### TEXT
Overview
Childhood anxiety disorders (CAD) are common and impairing. Family based cognitive behavioral therapy (CBT) is efficacious in treating CAD. Yet, many children do not receive care due to barriers such as limited provider availably, high treatment costs, and constrained family resources (e.g., time). To combat these barriers, other treatment methods have been developed.
The stepped care treatment models maximize resources by providing low-intensity, low-cost interventions as a first time treatment, while stepping up care for those needing more intensive treatment. Specifically, a stepped care model for CAD that begins with a parent-focus intervention has great promise to deliver efficacious and cost-effective treatment without having to engage the child.
While stepped care approaches show promise in treating CAD with comparable efficacy to standard CBT, there remains a large research-to-practice gap. The stepped care model for CAD that begins with a parent-focused intervention has yet been explored, and very little is known about intervention mediators that explain mechanisms of change.
This research is being done to improve the reach and quality of services using a stepped care model, offering an affordable and practical solution to the widespread gap in youth mental health care.

### REQUIRED ACTIONS
(1) Extract from the overview the passage between "This research is" and "mental health care.", inclusive, copying it word for word.
(2) In the overview, what kind of intervention does the stepped care model for childhood anxiety disorders begin with?

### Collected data
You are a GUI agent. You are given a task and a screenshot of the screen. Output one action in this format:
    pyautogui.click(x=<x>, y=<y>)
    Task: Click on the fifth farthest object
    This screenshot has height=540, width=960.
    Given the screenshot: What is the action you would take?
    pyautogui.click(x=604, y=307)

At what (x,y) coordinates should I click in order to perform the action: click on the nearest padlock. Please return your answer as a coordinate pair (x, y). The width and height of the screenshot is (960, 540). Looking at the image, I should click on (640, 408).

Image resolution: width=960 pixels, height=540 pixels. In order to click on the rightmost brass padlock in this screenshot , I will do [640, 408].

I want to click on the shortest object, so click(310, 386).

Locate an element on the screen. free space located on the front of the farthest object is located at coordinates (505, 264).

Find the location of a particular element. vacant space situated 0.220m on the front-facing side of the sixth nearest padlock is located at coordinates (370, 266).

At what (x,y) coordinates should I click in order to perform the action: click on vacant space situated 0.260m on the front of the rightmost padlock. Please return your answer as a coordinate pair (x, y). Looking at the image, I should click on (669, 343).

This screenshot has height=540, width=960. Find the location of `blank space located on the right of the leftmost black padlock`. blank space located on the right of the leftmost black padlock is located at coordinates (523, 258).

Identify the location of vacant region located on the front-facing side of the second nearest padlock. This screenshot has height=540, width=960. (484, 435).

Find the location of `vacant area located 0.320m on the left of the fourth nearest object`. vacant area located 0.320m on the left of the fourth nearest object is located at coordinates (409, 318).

### ANSWERS BY ITEM
(1)
This research is being done to improve the reach and quality of services using a stepped care model, offering an affordable and practical solution to the widespread gap in youth mental health care.

(2) A parent-focused intervention.